WATCH ABOVE: Caitlin Wray now says if her son – who has autism – isn’t able to attend Victoria School as planned, she’ll take this fight to court. Fletcher Kent reports.
(*UPDATE: On Thursday, Caitlin Wray said EPSB contacted her late Wednesday to say it is working on finding a resolution. Wray also said the Victoria School Students Union is showing incredible support for her son Simon, sharing messages like “hope to see you in the halls Simon” on social media.)
EDMONTON — A St. Albert boy’s future is still uncertain following a funding dispute between the St. Albert and Edmonton public school districts. But now his mother says if nothing changes before his first day of school, she’ll take this fight to court.
“Ultimately, for my son Simon, nothing has changed,” said Caitlin Wray on Tuesday.
Simon Wray is starting Grade 7 this year. His mother says both Simon and her younger son Seth applied and were accepted to Victoria School for the Arts in Edmonton. A month ago, the family moved to St. Albert.
Simon has of a form of autism called Asperger’s. Edmonton Public Schools told the Wrays Simon could only attend Victoria School if his home board transferred designated provincial special needs funding. St. Albert Public refused to transfer any money. The superintendent for the school division would not talk about this specific case due to privacy reasons. However, Barry Wowk said board policy dictates, “Only when we cannot provide appropriate programming do we consider sponsorship in another district.”
Because St. Albert will not transfer the funding, Edmonton Public revoked Simon’s acceptance late last week.
An Edmonton Public Schools spokesperson would only say this issue does not involve the district. The student doesn’t live in Edmonton.
Wray and Inclusion Alberta claim Edmonton Public’s actions are discriminatory.
“We have three days until schools starts,” said Wray, holding back tears. “Unfortunately, our family has been put in the position where we’re going to have to seek legal advice just to get both of our boys to be treated equally.”
“Right now, my six-year-old will be at school on Sept. 8. His older brother will not and I have no idea how I’m going to explain that to them.”
Bruce Uditsky said Inclusion Alberta will help the Wrays pursue legal action.
“I think it’s incredibly important to secure the fact that both kids are of equal value, equally entitled and should be equally welcomed,” he said.
He stressed this particular fight is incredibly meaningful.
“It’s hard to come up with other examples that are more blatant in terms of their discriminatory effect, and because we, as an organization, see this repeatedly across districts, not just Edmonton Public,” Uditsky added.
On Tuesday morning, Alberta’s Education minister said he had spoken to both boards involved. David Eggen said he respects the autonomy of those boards but added, “I certainly have made it clear, I expect that the school boards can find some resolution to this issue as soon as possible.”

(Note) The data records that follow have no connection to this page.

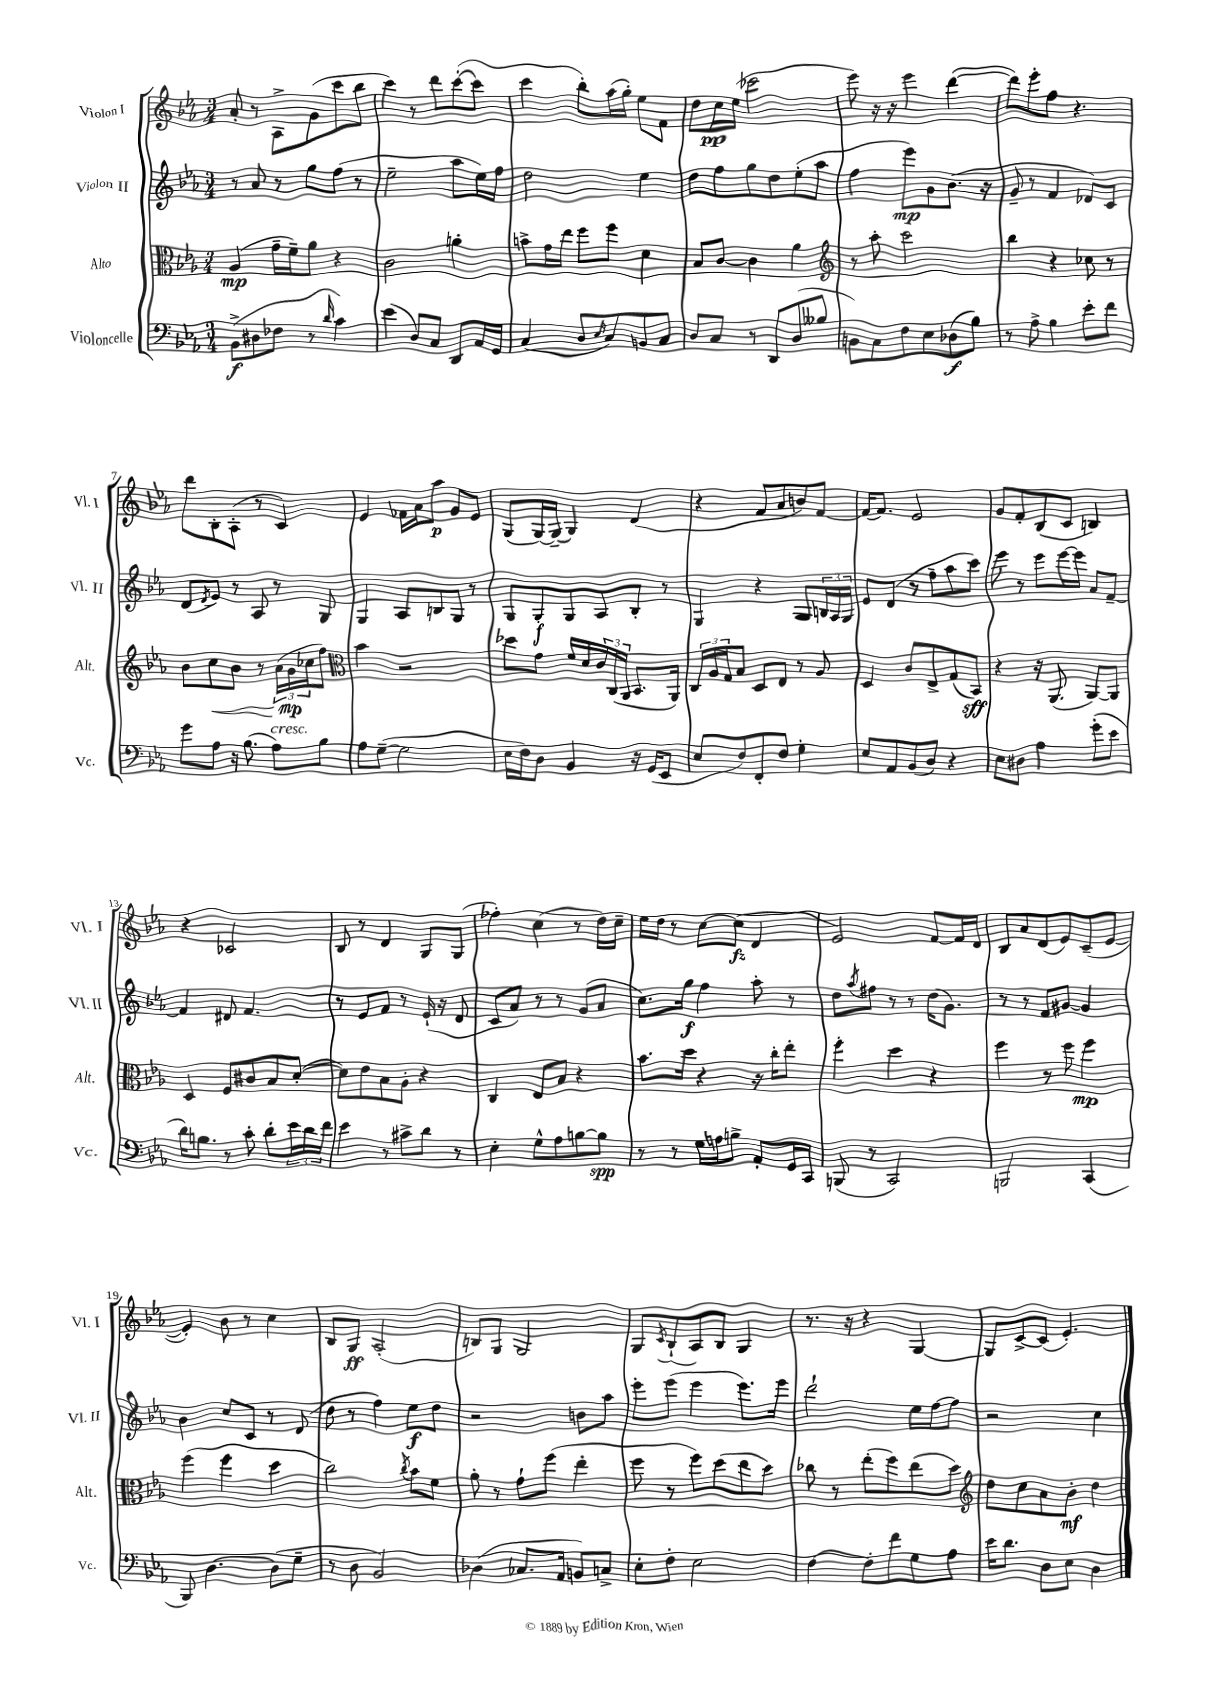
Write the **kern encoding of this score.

**kern	**dynam	**kern	**dynam	**kern	**dynam	**kern	**dynam
*part4	*part4	*part3	*part3	*part2	*part2	*part1	*part1
*staff4	*staff4	*staff3	*staff3	*staff2	*staff2	*staff1	*staff1
*I"Violoncelle	*	*I"Alto	*	*I"Violon II	*	*I"Violon I	*
*I'Vc.	*	*I'Alt.	*	*I'Vl. II	*	*I'Vl. I	*
*clefF4	*	*clefC3	*	*clefG2	*	*clefG2	*
*k[b-e-a-]	*	*k[b-e-a-]	*	*k[b-e-a-]	*	*k[b-e-a-]	*
*M3/4	*	*M3/4	*	*M3/4	*	*M3/4	*
=1	=1	=1	=1	=1	=1	=1	=1
(8BB-^\L	f	(4A-/	mp	8r	.	8a-'/	.
8D#X\	.	.	.	8a-/	.	8r	.
8F-X\J	.	16g~\LL	.	8r	.	8A-^\L	.
.	.	16f~\J)	.	.	.	.	.
8r	.	8a-\J	.	8gg\L	.	(8g\	.
16qqd/	.	.	.	.	.	.	.
4c\)	.	4r	.	(8ff\J	.	8ccc\	.
.	.	.	.	8r	.	8bb-\J	.
=2	=2	=2	=2	=2	=2	=2	=2
(4e-\	.	2c\	.	2ee-~\	.	4ccc\)	.
8D/L)	.	.	.	.	.	8r	.
8C/J	.	.	.	.	.	8ddd\L	.
8DD/L	.	4an'\	.	8aa-\L	.	([8ccc'\	.
16AA-/L	.	.	.	16ee-\L)	.	8ccc\J]	.
16GG/JJ	.	.	.	16ff\JJ	.	.	.
=3	=3	=3	=3	=3	=3	=3	=3
(4C/	.	8bn^\L	.	2dd\	.	4ccc\	.
.	.	16g\L	.	.	.	.	.
.	.	16ee-\JJ	.	.	.	.	.
8D/L	.	8ff\L	.	.	.	8bb-'\L)	.
16qqE-/	.	.	.	.	.	.	.
8C/)	.	8ff\J	.	.	.	(16aa-\L	.
.	.	.	.	.	.	16gg'\JJ)	.
8BBn/	.	4d\	.	4ee-\	.	8ee-\L	.
8C/J	.	.	.	.	.	8f\J	.
=4	=4	=4	=4	=4	=4	=4	=4
8D/L	.	8B-/L	.	8dd\L	.	8dd\L	.
8C/J	.	[8c/J	.	8ff\	.	16cc\L	pp
.	.	.	.	.	.	(16ee-\JJ	.
8r	.	4c\]	.	8gg\	.	2ccc-X\	.
8DD/L	.	.	.	8dd\	.	.	.
(8D/	.	4a-\	.	(8ee-'\	.	.	.
8B--X/J	.	.	.	8aa-\J	.	.	.
=5	=5	=5	=5	=5	=5	=5	=5
*	*	*clefG2	*	*	*	*	*
8BBn\L)	.	8r	.	4ff\	.	8eee-\)	.
8C\	.	8aa-'\	.	.	.	16r	.
.	.	.	.	.	.	16r	.
8F\	.	2ccc\	.	8eee-\L)	mp	4eee-\	.
8E-\	.	.	.	8g\	.	.	.
(8D-X\	f	.	.	(8.b-\J	.	([4ddd\	.
8B-\J)	.	.	.	.	.	.	.
.	.	.	.	16r	.	.	.
=6	=6	=6	=6	=6	=6	=6	=6
8r	.	4bb-\	.	8g~/	.	8ddd\L])	.
8A-^\	.	.	.	8r	.	8eee-'\	.
4B-\	.	4r	.	4f/	.	8ff\J	.
.	.	.	.	.	.	4.r	.
8e-'\L	.	8cc-X\	.	8d-X/L)	.	.	.
8f\J	.	8r	.	8c/J	.	.	.
!!LO:LB:g=z
=7	=7	=7	=7	=7	=7	=7	=7
8g\L	.	8b-\L	.	(8d/L	.	8ddd\L	.
.	.	.	.	8qd/	.	.	.
!	!	!	!LO:HP:b	!	!	!	!
8A-\J	.	8cc\	<	8e-/J)	.	8B-'\	.
16r	.	8b-\J	.	8r	.	(8A-'\J	.
(8.B-\	.	.	.	.	.	.	.
.	.	8r	.	8A-/	.	8r	.
!LO:TX:a:i:t=cresc.	!	!	!	!	!	!	!
8A-\L)	.	(24a-\LL	.	8r	.	4c/)	.
.	.	24g\	mp	.	.	.	.
.	.	24cc-X\J	[	.	.	.	.
8B-\J	.	8ff\J)	.	8G/	.	.	.
=8	=8	=8	=8	=8	=8	=8	=8
*	*	*clefC3	*	*	*	*	*
8A-\L	.	4b-\	.	4G/	.	4e-/	.
([8G~\J	.	.	.	.	.	.	.
2G\]	.	2r	.	8A-/L	.	16f-X\LL	.
.	.	.	.	.	.	16a-\J	.
.	.	.	.	8Bn/	.	8aa-\J	p
.	.	.	.	8G/J	.	8g/L	.
.	.	.	.	8r	.	8e-/J	.
=9	=9	=9	=9	=9	=9	=9	=9
16E-\LL	.	8dd-X\L	.	8G/L	.	(8G/L	.
16F\J)	.	.	.	.	.	.	.
8D\J	.	8g\J	.	8G'/	f	[16G/L)	.
.	.	.	.	.	.	16G~/JJ_	.
4BB-/	.	16f/LL	.	8G/	.	4G/]	.
.	.	16d/	.	.	.	.	.
.	.	24c/	.	8A-/	.	.	.
.	.	(24C/	.	.	.	.	.
.	.	24AA-/JJ	.	.	.	.	.
16r	.	8.BB-/L	.	8B-'/J	.	(4d/	.
(16GG/KL	.	.	.	.	.	.	.
8EE-/J	.	.	.	8r	.	.	.
.	.	16AA-/Jk)	.	.	.	.	.
=10	=10	=10	=10	=10	=10	=10	=10
8E-/L	.	24C/LL	.	4G/	.	4r	.
.	.	24A-/	.	.	.	.	.
.	.	24G/J	.	.	.	.	.
8F/)	.	8B-/J	.	.	.	.	.
8FF'/	.	8D/L	.	4r	.	8f/L	.
8F/J	.	8E-/J	.	.	.	8a-/	.
4G'\	.	8r	.	8G/L	.	8bn/)	.
.	.	8A-/	.	24Bn/L	.	[8f/J	.
.	.	.	.	24A-/	.	.	.
.	.	.	.	24G/JJ	.	.	.
=11	=11	=11	=11	=11	=11	=11	=11
8E-/L	.	4D/	.	8e-/L	.	16f/KL_	.
.	.	.	.	.	.	8.f/J]	.
8AA-/	.	.	.	(8d/J	.	.	.
(8BB-/	.	8c/L	.	8r	.	2e-/	.
8D/J)	.	8E-^/	.	8ff~\L	.	.	.
4r	.	(8G/	.	8aa-\	.	.	.
.	.	8BB-/J)	sff	8ccc\J)	.	.	.
=12	=12	=12	=12	=12	=12	=12	=12
8E-\L	.	4r	.	8eee-\	.	8g/L	.
8D#X\J	.	.	.	8r	.	8f'/	.
4A-\	.	16r	.	8eee-\L	.	(8B-/	.
.	.	(8.AA-/	.	.	.	.	.
.	.	.	.	[16eee-\L	.	8c/J	.
.	.	.	.	16eee-\JJ]	.	.	.
(8g'\L	.	[8AA-/L)	.	8a-/L	.	4Bn/)	.
8e-\J	.	8AA-/J]	.	[8f~/J	.	.	.
!!LO:LB:g=z
=13	=13	=13	=13	=13	=13	=13	=13
16d\KL)	.	4D/	.	4f/]	.	4r	.
8.Bn\J	.	.	.	.	.	.	.
8r	.	8F/L	.	8d#X/	.	2c-X/	.
8c'\	.	8c#X/	.	4.f/	.	.	.
8d'\L	.	8B-/	.	.	.	.	.
24e-\L	.	([8d'/J	.	.	.	.	.
24d\	.	.	.	.	.	.	.
24f\JJ	.	.	.	.	.	.	.
=14	=14	=14	=14	=14	=14	=14	=14
4e-\	.	8d\L])	.	8r	.	8B-/	.
.	.	8e-\	.	8e-/L	.	8r	.
8r	.	8B-\	.	8f/J	.	4d/	.
8c#X^\L	.	8A-'\J	.	8r	.	.	.
8d\J	.	4r	.	(16e-`/	.	8G/L	.
.	.	.	.	16r	.	.	.
8r	.	.	.	8d/	.	(8G/J	.
=15	=15	=15	=15	=15	=15	=15	=15
4E-'\	.	4C/	.	8c/L	.	4ff-X'\)	.
.	.	.	.	8a-/J)	.	.	.
8G^^\L	.	8E-/L	.	8r	.	(4cc\	.
8A-\	.	8B-/J	.	8r	.	.	.
[8Bn\	.	4r	.	(8g/L	.	8r	.
8B\J]	spp	.	.	8a-/J	.	16dd\LL)	.
.	.	.	.	.	.	16cc~\JJ	.
=16	=16	=16	=16	=16	=16	=16	=16
8r	.	8.b-\L	.	8.cc\L)	.	16ee-\LL	.
.	.	.	.	.	.	16dd\JJ	.
8r	.	.	.	.	.	8r	.
.	.	16dd\Jk	.	16gg\Jk	f	.	.
16G\LL	.	4r	.	4ff\	.	[8cc\L	.
16An\J	.	.	.	.	.	.	.
8Bn^\J	.	.	.	.	.	(8cc\J]	fz
8AA-'/L	.	16r	.	8aa-'\	.	4d/	.
.	.	16cc'\KL	.	.	.	.	.
16GG/L	.	8ee-'\J	.	8r	.	.	.
16CC/JJ	.	.	.	.	.	.	.
=17	=17	=17	=17	=17	=17	=17	=17
(8BBBn/	.	4ff'\	.	8dd\L	.	2e-/)	.
.	.	.	.	8qaa-/	.	.	.
8r	.	.	.	8ff#X\J	.	.	.
2CC/)	.	4dd\	.	8r	.	.	.
.	.	.	.	8r	.	.	.
.	.	4r	.	(16dd\KL	.	[8f/L	.
.	.	.	.	8.g\J)	.	.	.
.	.	.	.	.	.	16f/L]	.
.	.	.	.	.	.	16d/JJ	.
=18	=18	=18	=18	=18	=18	=18	=18
2BBBn/	.	4ff\	.	8r	.	8B-/L	.
.	.	.	.	8r	.	8a-/	.
.	.	8r	.	8f/L	.	(8d/	.
.	.	8ff\	.	[8g#X/J	.	8e-/)	.
(4CC/	.	4ff\	mp	4g#/]	.	(8c~/	.
.	.	.	.	.	.	[8e-/J	.
!!LO:LB:g=z
=19	=19	=19	=19	=19	=19	=19	=19
8BBB-/)	.	(4ff\	.	4b-\	.	4e-'/])	.
[4.D\	.	.	.	.	.	.	.
.	.	4ff\	.	8cc/L	.	8b-\	.
.	.	.	.	8c/J	.	8r	.
(8D\L]	.	4dd\	.	8r	.	4cc\	.
8G~\J	.	.	.	(8d/	.	.	.
=20	=20	=20	=20	=20	=20	=20	=20
8r	.	2cc\)	.	8dd\	.	8B-/L	.
8D\	.	.	.	8r	.	8G/J	ff
2BB-/)	.	.	.	4ff\)	.	(2A-'/	.
.	.	8qcc/	.	.	.	.	.
.	.	8b-\L	.	8ee-\L	f	.	.
.	.	8f\J	.	8dd\J	.	.	.
=21	=21	=21	=21	=21	=21	=21	=21
(4D-X\	.	8a-'\	.	2r	.	8Bn/L)	.
.	.	8r	.	.	.	8G/J	.
8.C-X/L	.	8g`\L	.	.	.	2G/	.
.	.	(8ff\J	.	.	.	.	.
16AA-/Jk	.	.	.	.	.	.	.
8BBn/L)	.	4ee-'\	.	8bn\L	.	.	.
8Cn^/J	.	.	.	8aa-\J	.	.	.
=22	=22	=22	=22	=22	=22	=22	=22
8E-'\L	.	8ff\	.	8eee-'\L	.	8G/L	.
.	.	.	.	.	.	8qc/	.
8F'\J	.	8r	.	(8eee-\J	.	(8B-`/	.
2E-\	.	8ff\L)	.	4eee-\	.	8A-/)	.
.	.	(8dd\	.	.	.	8B-/J	.
.	.	8ee-\	.	8.eee-\L)	.	4G/	.
.	.	8dd\J)	.	.	.	.	.
.	.	.	.	16eee-\Jk	.	.	.
=23	=23	=23	=23	=23	=23	=23	=23
[4F\	.	8cc-X\	.	2ddd`\	.	8.r	.
.	.	8r	.	.	.	.	.
.	.	.	.	.	.	16r	.
8F'\L]	.	(8ee-'\L	.	.	.	4r	.
8f\	.	8ff\)	.	.	.	.	.
8G\	.	(8ee-\	.	16ee-\LL	.	[4G/	.
.	.	.	.	[16ff\J	.	.	.
8A-\J	.	8dd\J)	.	8ff\J]	.	.	.
=24	=24	=24	=24	=24	=24	=24	=24
*	*	*clefG2	*	*	*	*	*
16e-\KL	.	8dd\L	.	2r	.	8G/L]	.
8.d\J	.	.	.	.	.	.	.
.	.	8cc\	.	.	.	[8c^/	.
8D\L	.	8a-\	.	.	.	(8c/J]	.
8E-\J	.	8b-'\J	mf	.	.	4.e-'/)	.
4D\	.	4dd\	.	4cc\	.	.	.
==	==	==	==	==	==	==	==
*-	*-	*-	*-	*-	*-	*-	*-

But Wray is not encouraged. She said she hasn’t heard from the minister’s office directly. However, Alberta Education contacted her at the request of the minister.
“They have offered us no solutions,” she said.
“I believed that our government would not let this kind of thing happen. As of now, I think that they might let it happen.”
She is committed to continuing to fight for her son and others who want both a specialized and a special needs education.
“These are fights worth fighting.”
Wray said her family is contemplating a Charter of Rights challenge.